"Ganó el No", nos dijo con voz temblorosa, como quien no cree aun en la noticia funesta que está revelando, pasmada ante la idea del sórdido retorno de las banderas rojas y negras, los fusiles revolucionarios, las colas para comprar el pan y el temido chancho chino.
Mis viejos nunca fueron políticos, sólo trabajaban para cuidar a sus pollos, de manera que no les puedo reprochar que mantuvieran nuestra infancia, amparada en la burbuja oficial de los militares, como valientes soldados protectores, que cantaban el patito chiquito para su General, un tierno Pinochet sonriente, de mirada amable y ojos tan azules, como el cielo de nuestro Puro Chile, lejano al sádico tirano de gafas oscuras que pasó a la historia.
No obstante ello, intuíamos que las cosas no eran tal y como en la aldea pitufa. No en vano, cuando llegaba el hermano menor de mi viejo, la mamá le hacía una mini redada de revistas apsi y cancioneros de La Cigarra, que yo rescataba de la hoguera fascista, para aprender mis primeras canciones de Silvio, que no debía tararear ni en la ducha, pues me podían confundir con un "subversivo", según mi vieja, y me podían mandar retobado a Cuba, donde el plato típico, junto con el chancho chino, eran los recién nacidos.
Yo no me creía mucho eso de que el castigo a los subversivos era un simple boleto a La Habana, pues no me parecía un castigo muy disuasivo, tener que terminar viviendo en la tierra mágica de los unicornios azules, los relojes que se convierten en cangrejos, y los rabos de nube que se piden como deseo, en espera de abril para mi cumpleaños.

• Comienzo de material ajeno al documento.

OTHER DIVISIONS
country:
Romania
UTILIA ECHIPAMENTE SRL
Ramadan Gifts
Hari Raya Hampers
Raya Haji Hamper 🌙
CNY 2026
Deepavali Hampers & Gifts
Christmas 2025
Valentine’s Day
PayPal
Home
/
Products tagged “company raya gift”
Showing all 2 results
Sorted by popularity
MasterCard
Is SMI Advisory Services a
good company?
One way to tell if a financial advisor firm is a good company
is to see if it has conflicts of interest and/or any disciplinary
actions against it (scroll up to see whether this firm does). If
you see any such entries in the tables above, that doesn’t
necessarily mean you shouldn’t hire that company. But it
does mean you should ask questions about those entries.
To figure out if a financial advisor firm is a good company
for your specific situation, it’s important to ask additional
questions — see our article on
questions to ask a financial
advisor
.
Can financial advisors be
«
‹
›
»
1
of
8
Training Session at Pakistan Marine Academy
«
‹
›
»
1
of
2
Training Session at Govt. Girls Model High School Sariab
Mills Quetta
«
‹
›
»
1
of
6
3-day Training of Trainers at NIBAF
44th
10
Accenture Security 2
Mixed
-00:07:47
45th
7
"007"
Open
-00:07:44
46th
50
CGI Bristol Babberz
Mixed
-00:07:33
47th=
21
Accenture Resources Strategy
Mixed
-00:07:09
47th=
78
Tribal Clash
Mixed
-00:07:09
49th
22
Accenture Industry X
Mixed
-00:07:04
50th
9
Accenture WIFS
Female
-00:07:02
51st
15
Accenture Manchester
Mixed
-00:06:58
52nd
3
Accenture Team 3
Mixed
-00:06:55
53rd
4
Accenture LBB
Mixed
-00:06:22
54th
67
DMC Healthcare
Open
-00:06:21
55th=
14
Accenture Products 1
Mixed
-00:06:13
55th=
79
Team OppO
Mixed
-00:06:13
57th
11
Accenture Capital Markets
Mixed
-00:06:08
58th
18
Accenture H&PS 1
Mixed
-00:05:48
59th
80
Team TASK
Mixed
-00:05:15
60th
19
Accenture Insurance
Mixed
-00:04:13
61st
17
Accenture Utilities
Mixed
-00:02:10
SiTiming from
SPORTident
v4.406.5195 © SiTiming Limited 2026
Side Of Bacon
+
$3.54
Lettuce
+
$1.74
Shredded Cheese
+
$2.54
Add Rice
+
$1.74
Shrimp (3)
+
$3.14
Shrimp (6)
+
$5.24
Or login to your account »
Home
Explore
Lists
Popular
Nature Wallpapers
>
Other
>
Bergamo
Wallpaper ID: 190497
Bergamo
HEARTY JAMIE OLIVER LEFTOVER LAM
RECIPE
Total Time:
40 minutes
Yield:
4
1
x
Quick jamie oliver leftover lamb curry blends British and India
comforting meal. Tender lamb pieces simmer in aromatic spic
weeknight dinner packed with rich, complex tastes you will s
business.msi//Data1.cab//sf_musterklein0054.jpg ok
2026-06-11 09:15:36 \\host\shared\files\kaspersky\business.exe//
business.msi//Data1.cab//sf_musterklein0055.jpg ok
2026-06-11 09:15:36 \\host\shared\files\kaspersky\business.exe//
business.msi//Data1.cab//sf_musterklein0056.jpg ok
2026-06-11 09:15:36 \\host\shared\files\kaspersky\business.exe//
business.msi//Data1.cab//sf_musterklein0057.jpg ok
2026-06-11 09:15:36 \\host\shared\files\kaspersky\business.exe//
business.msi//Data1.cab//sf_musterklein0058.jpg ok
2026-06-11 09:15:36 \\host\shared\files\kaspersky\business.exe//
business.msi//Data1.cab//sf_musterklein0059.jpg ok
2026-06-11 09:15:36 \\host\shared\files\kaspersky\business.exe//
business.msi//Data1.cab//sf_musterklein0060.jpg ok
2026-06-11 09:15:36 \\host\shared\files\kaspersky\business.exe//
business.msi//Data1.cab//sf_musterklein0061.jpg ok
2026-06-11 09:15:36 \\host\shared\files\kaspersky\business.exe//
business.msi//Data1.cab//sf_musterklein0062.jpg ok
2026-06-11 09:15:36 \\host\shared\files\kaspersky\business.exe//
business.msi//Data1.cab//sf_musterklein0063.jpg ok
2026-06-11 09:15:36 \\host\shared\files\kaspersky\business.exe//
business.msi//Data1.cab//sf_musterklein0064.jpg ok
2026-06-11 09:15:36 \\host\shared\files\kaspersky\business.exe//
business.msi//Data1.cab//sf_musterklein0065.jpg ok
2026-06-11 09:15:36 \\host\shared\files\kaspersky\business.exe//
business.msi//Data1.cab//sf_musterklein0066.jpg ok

Mis sospechas, sobre el destino que esperaba a los "comunistas marxistas leninistas", eran mucho más obscuras, basado en los grafitis que mi mejor amigo del colegio, el huevo Barrientos, dibujaba en las micros, los baños y los pupitres: 🌲8 H 🎎 (léase Pinocho hache chino).
Se sumaba a lo anterior, la ocasión en que chocamos con un furibundo en la panamericana, y nos encontramos con un camión militar que nos auxilió. El sujeto furibundo, asustó a nuestra pequeña hermanita, que lloraba descorazonada, al punto de conmover al oficial a cargo, quien terminó por practicar la admonición más potente que escuché en toda mi infancia: "Estás asustando a la niñita, o te callas o te meto un balazo en la cabeza y te dejo enterrado en el desierto". El silencio sin chistar del furibundo, nos reveló, aun siendo niños, las verdaderas dimensiones del poder militar.

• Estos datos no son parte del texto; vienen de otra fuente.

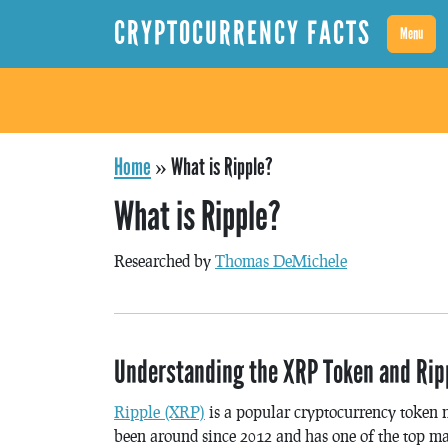
CRYPTOCURRENCY FACTS
Menu
Home
»
What is Ripple?
What is Ripple?
Researched by
Thomas DeMichele
Understanding the XRP Token and Ripp
Ripple (XRP)
is a popular cryptocurrency token 
been around since 2012 and has one of the top ma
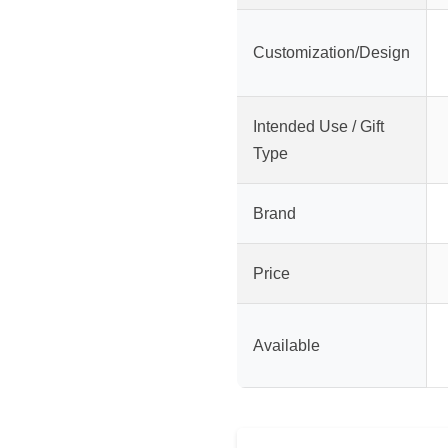
Customization/Design
Intended Use / Gift
Type
Brand
Price
Available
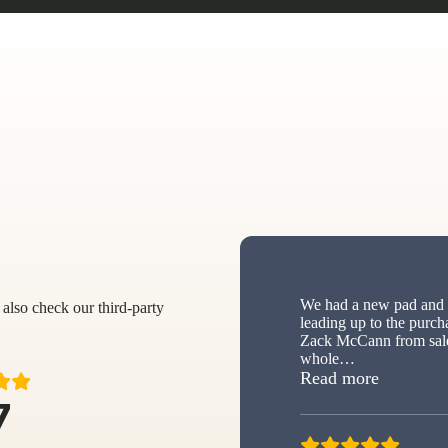
We had a new pad and s
also check our third-party
leading up to the purch
Zack McCann from sale
whole
…
“New sh
Read more
7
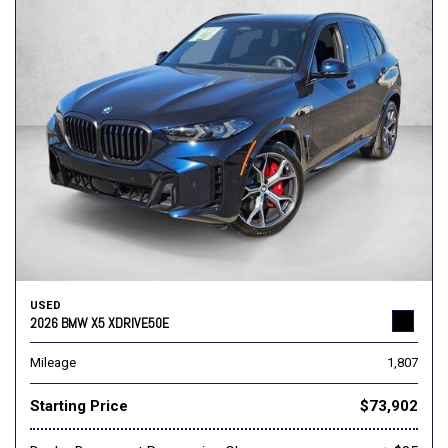
USED
2026 BMW X5 XDRIVE50E
Mileage
1,807
Starting Price
$73,902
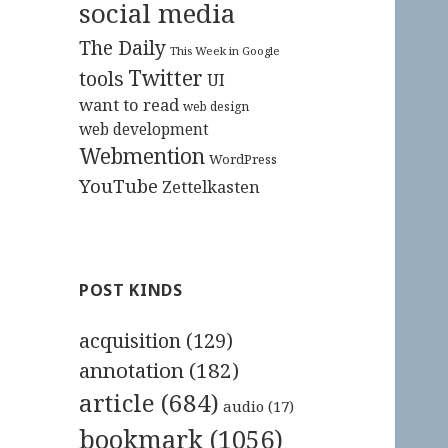
social media
The Daily
This Week in Google
Twitter
tools
UI
want to read
web design
web development
Webmention
WordPress
YouTube
Zettelkasten
POST KINDS
acquisition
(129)
annotation
(182)
article
(684)
audio
(17)
bookmark
(1056)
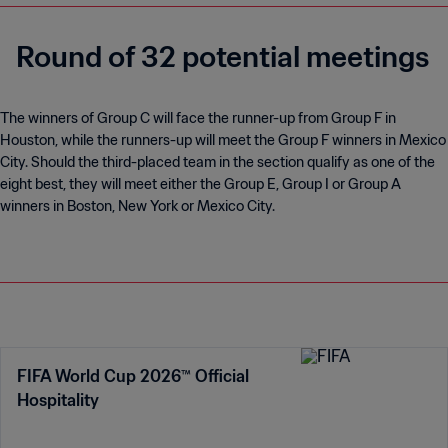
Round of 32 potential meetings
The winners of Group C will face the runner-up from Group F in
Houston, while the runners-up will meet the Group F winners in Mexico
City. Should the third-placed team in the section qualify as one of the
eight best, they will meet either the Group E, Group I or Group A
winners in Boston, New York or Mexico City.
FIFA World Cup 2026™ Official
Hospitality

Esa madrugada del seis de octubre, cuando mi vieja nos despertó, comenzaba el fin de ese poder cavernícola, y suponía, para el 53% de los ciudadanos, el comienzo de una nueva era, una que se graficaba orgullosamente, en un arcoiris y en esa fotografía histórica del Carabinero abrazando al poblador, augurando una patria más justa, solidaria y humana. Venía la alegría, suponíamos, pero sólo nos llegó Aylwin, con la justicia en la medida de lo posible, frase lapidaria que configuró la actual estructura de un país de imposibles.
El país estaba tomado, ya habían privatizado hasta las enfermedades, el agua y las universidades para endeudar a los futuros profesionales, a quienes les "pedían prestadas" sus cotizaciones para financiar a los bancos, que les prestaban ese mismo dinero, pero con más intereses a la gente, con lo que financiaban concesiones para transitar las grandes alamedas y pagarle peaje a algún señor feudal, que financiaba a los políticos que ocupaban el Congreso, símbolo de la democracia, que todo un país luchó por recuperar.

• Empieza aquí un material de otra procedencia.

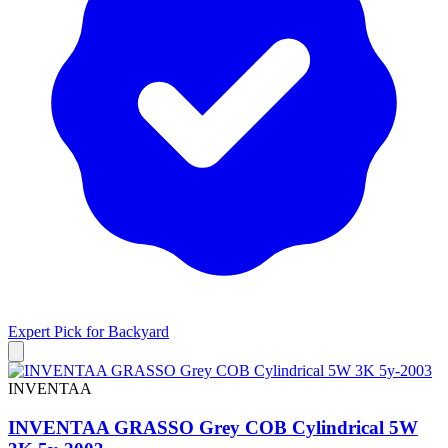
Expert Pick for
Backyard
INVENTAA
INVENTAA GRASSO Grey COB Cylindrical 5W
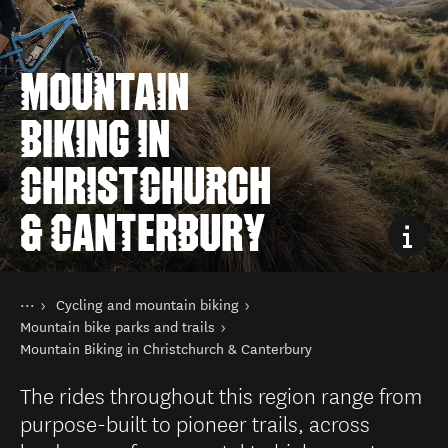
MOUNTAIN
BIKING IN
CHRISTCHURCH
& CANTERBURY
You are here
Home
Cycling and mountain biking
Things to do
Mountain bike parks and trails
Mountain Biking in Christchurch & Canterbury
The rides throughout this region range from
purpose-built to pioneer trails, across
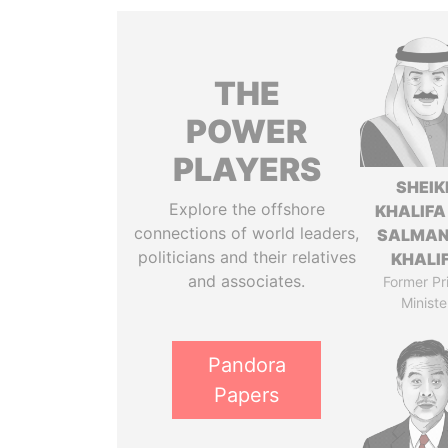
THE
POWER
PLAYERS
SHEIK
Explore the offshore
KHALIFA
connections of world leaders,
SALMAN
politicians and their relatives
KHALI
and associates.
Former Pr
Ministe
Pandora
Papers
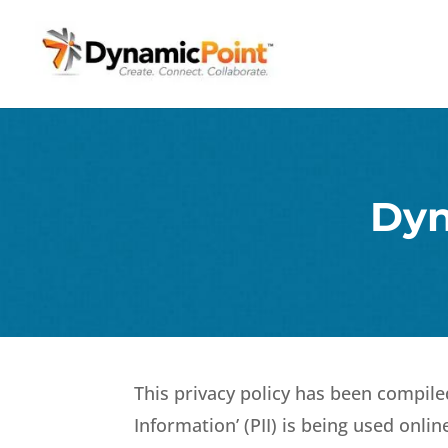
Dyn
This privacy policy has been compile
Information’ (PII) is being used onli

Ese seis de octubre marcó el final, cierto, del ejercicio violento del poder.
Pero no es acaso, igualmente violento, arrebatar los sueños confiados de un pueblo que esperaba algo más que un simple "derecho a sufragio", que un subsidio habitacional para la fea vivienda social, que el triste reparto de pan, entre coloridas cantatas al aire libre, haciendo un cigarrito, levantando una muralla, y anunciando que vuelvo Patria Vuelvo Pueblo, pues que podrías tener tú, que no deba tener yo.
No hay nostalgia peor que añorar, lo que nunca jamás sucedió, nos dice con crueldad, una canción de Joaquín Sabina, evocando la deuda que nos dejó "la alegría", al cantar el Adiós General, esa madrugada del seis de octubre que espantó por las puras a mi vieja, cuando aún se podía escribir la historia, sin olvidar las razones de la lucha, sin olvidar, el esperado Carnaval.